### YOUR INSTRUCTIONS
From the critique of Paul's study below, reproduce word for word the passage starting at "1. Essentially, Paul's" and ending at "hazardous to generalize.".

### TEXT FOR ANALYSIS
And thirdly, he overlooks evidence even within the societies he studies that disconfirms the claim that strong evangelical belief encourages murder.
 

Problems With Framing
 
1. Essentially, Paul's study is a comparison of present-day Western Europe and Japan with the United States. He assumes that because the population of these regions runs to the hundreds of millions, his survey therefore constitutes a "vast Darwinian global experiment" by which to tease out the influence of religion on society.
 
But should we compare individuals, or civilizations? If the latter, then Paul's study includes only three data points: Western Europe, Japan, and the US. Paul accurately assumes that societies can evolve distinctly in a corporate manner over time. Given the interconnection of social institutions in Western Europe (in terms of social welfare, state churches, history, and geographical proximity), in essence Paul makes use of just three samples, a sample size from which it is hazardous to generalize.

2. Paul fails to expand the available data by considering the state of American or European societies at earlier times.
 
During the 1960s and 70s, the American murder rate, along with other forms of violent crime, increased dramatically in the United States – from about 4 per 100,000 people in the late 1950s, to a peak of 10 in 1980. Was this increase caused by an increase in faith in God? Obviously not.

Paul points out that the murder rate "a few hundred years ago" was much higher than in America today. Stark claims, however, that Europeans were no more pious in the Middle Ages than presently. (Secularization, RIP, Sociology of Religion 249-73) By limiting his study to a few years in the lives of civilizations that have lasted for centuries or millennia, Paul again restricts the value of his study.

3. Paul excludes murder by government, without explanation.

### INPUT DATA
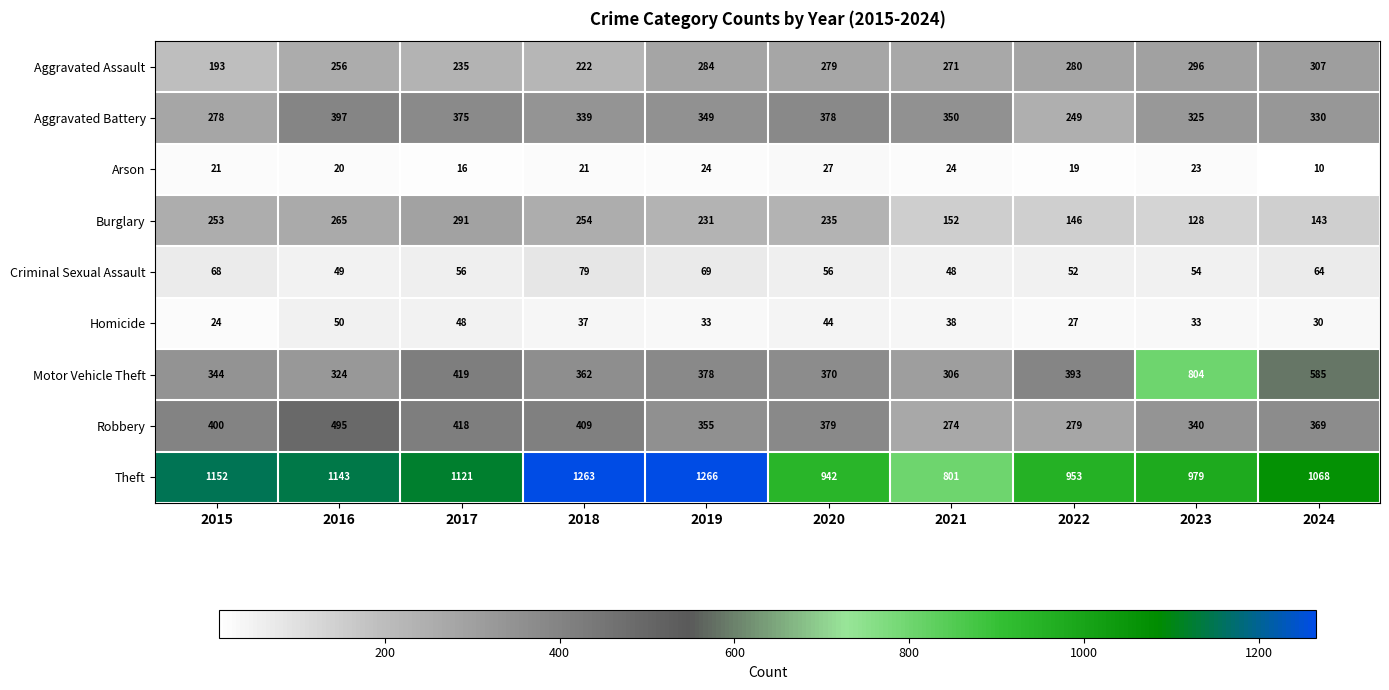

The Criminal Sexual Assault series shows 68 at 2015. True or false?

True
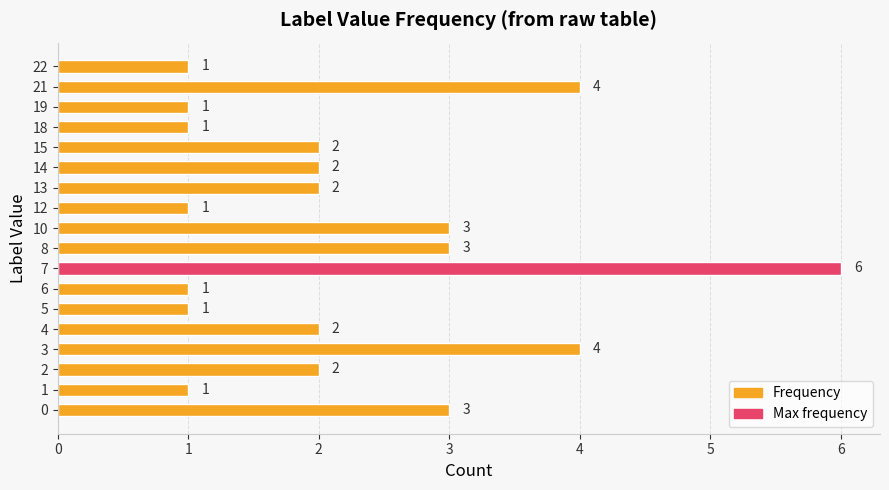

Is it true that the value at 13 is 2?

True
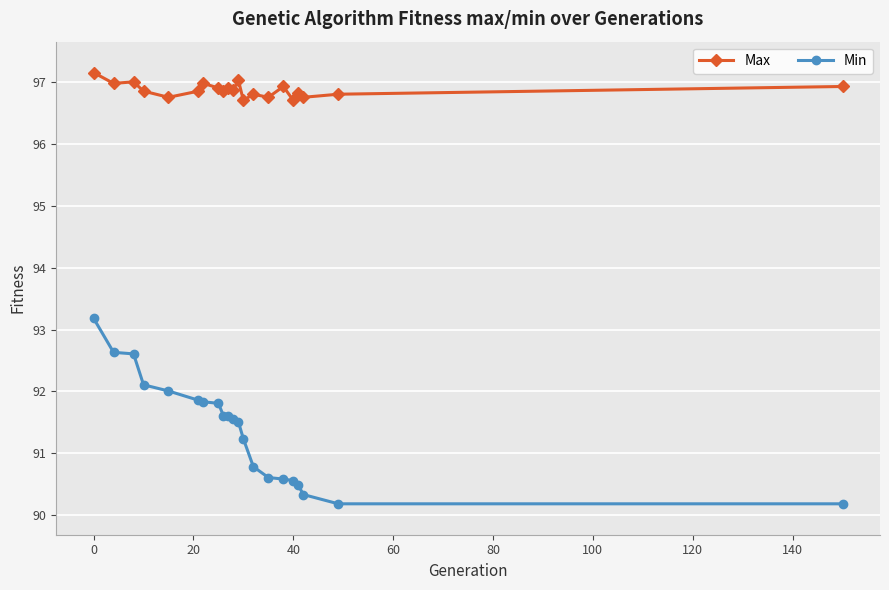

What is the value of the Max point at the 19th from the left?

96.8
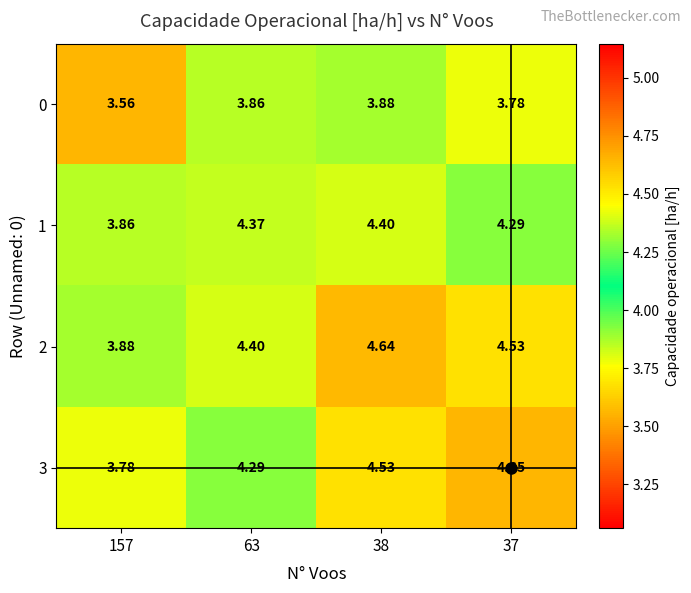

What is the spread (max minus min) of values at 157?

0.3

### REPLY
1. Essentially, Paul's study is a comparison of present-day Western Europe and Japan with the United States. He assumes that because the population of these regions runs to the hundreds of millions, his survey therefore constitutes a "vast Darwinian global experiment" by which to tease out the influence of religion on society.
 
But should we compare individuals, or civilizations? If the latter, then Paul's study includes only three data points: Western Europe, Japan, and the US. Paul accurately assumes that societies can evolve distinctly in a corporate manner over time. Given the interconnection of social institutions in Western Europe (in terms of social welfare, state churches, history, and geographical proximity), in essence Paul makes use of just three samples, a sample size from which it is hazardous to generalize.